E-1 Visa- Treaty Traders And Family:

Eligibility:   The following individuals and entities will be eligible for an E-1 visa.

Executives, managers and specialists of a treaty nation company, which maintains operations in the U.S.

Immediate family members of current E-1 visa holders.

Nationals of treaty countries entering the U.S. to partake in substantial trade.

Companies in treaty countries sending personnel to manage the U.S. affiliate or branch OR companies in treaty countries sending personnel to setup a U.S. company.

Treaty Countries Include:

Argentina, Australia, Austria, Belgium, Bolivia, Bosnia and Herzegovina, Brunei, Canada, Chile, China (Taiwan), Colombia, Costa Rica, Croatia, Denmark, Estonia, Ethiopia, Finland, France, Germany, Greece, Honduras, Iran, Ireland, Israel, Italy, Japan, Jordan, Korea (South), Latvia, Liberia, Luxembourg, Macedonia (the Former Yugoslav Republic of (FRY)), Mexico, Netherlands, Norway, Oman, Pakistan, Paraguay, Philippines, Singapore, Slovenia, Spain, Suriname, Sweden, Switzerland, Thailand, Togo, Turkey, United Kingdom, Yugoslavia.

Substantial Trade:

Trade: 8 C.F.R. §214.2(e)(9), 22 C.F.R. §41.51(a)(7) and (8), 9 FAM 41.51 N.4. Trade has been defined trade as “the existing international exchange of items of trade for consideration between the U.S. and the treaty country.”

Domestic trade will not be considered when determining what qualifies as substantial trade.

DOS has defined items of trade to “include but are not limited to goods, services, international banking, insurance monies, transportation, communications, data processing, advertising, accounting, design and engineering, and management consulting.”

Goods: “tangible commodities or merchandise having extrinsic value.” Services: “legitimate economic activities, which provide other than tangible goods.” 62 Fed.
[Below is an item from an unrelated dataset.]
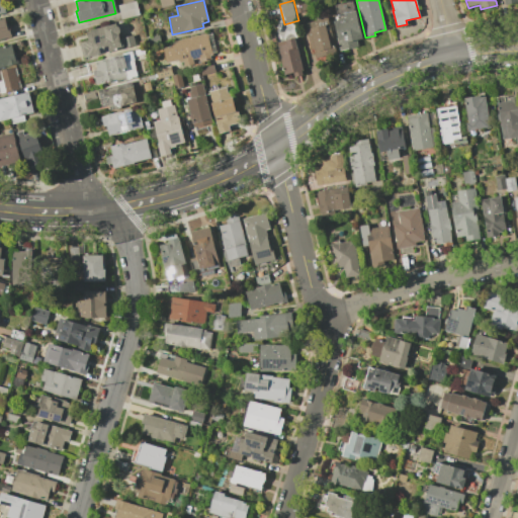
[(117,5),(121,20),(140,16),(136,1),(117,5)]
Reg. 48138-01 at 48141 (Sept. 12, 1997).

“Principal” Trade: According to 8 C.F.R. §214.2(e)(11), 9 FAM 41.51 N.7:

Trade must be mostly between the treaty country and the U.S. Only international trade will be considered.

If the business conducts more than 50% of its international trade with the U.S., then each E-1 owner is not required to have more than 50% of trade.

“Substantial”: According to 8 C.F.R. §214.2(e)(10), 22 C.F.R. §41.51(a)(9), 9 FAM 41.51 N.6:

The volume of international trade insures a continuous flow between the U.S. and the treaty country.

Substantial trade cannot be based on one single transaction.

Trade includes binding contracts requiring an immediate exchange of goods.

The volume of exchanges will be given more weight than the value of those exchanges.

Smaller Businesses: The income from the value of multiple transactions, sufficient to support the trader and his/her family, will be a favorable factor in the assessment of the existence of substantial trade.

Nationality of Corporation:

If a foreign corporation owns a U.S. entity, the nationality of the foreign corporation will be determined by its owners and not by its place of incorporation or the location of the company’s business activity.

Publicly Traded Companies: The company’s nationality will be determined by where its stock is physically listed and traded on the stock exchange.

LPRs from the treaty country who own stock in a U.S. company cannot have their stock considered in determining the nationality of the company. E or non-E nationals of the treaty country who are not LPRs can have their stock considered in determining the nationality of the company. 9 FAM 41.51 N.14.1.

To employ individuals from the treaty country, it is necessary that at least 50% of the corporation is owned by individuals who are treaty country nationals and who maintain E status if they reside in the U.S., or if they do not reside in the U.S., they would be eligible to be E non-immigrants.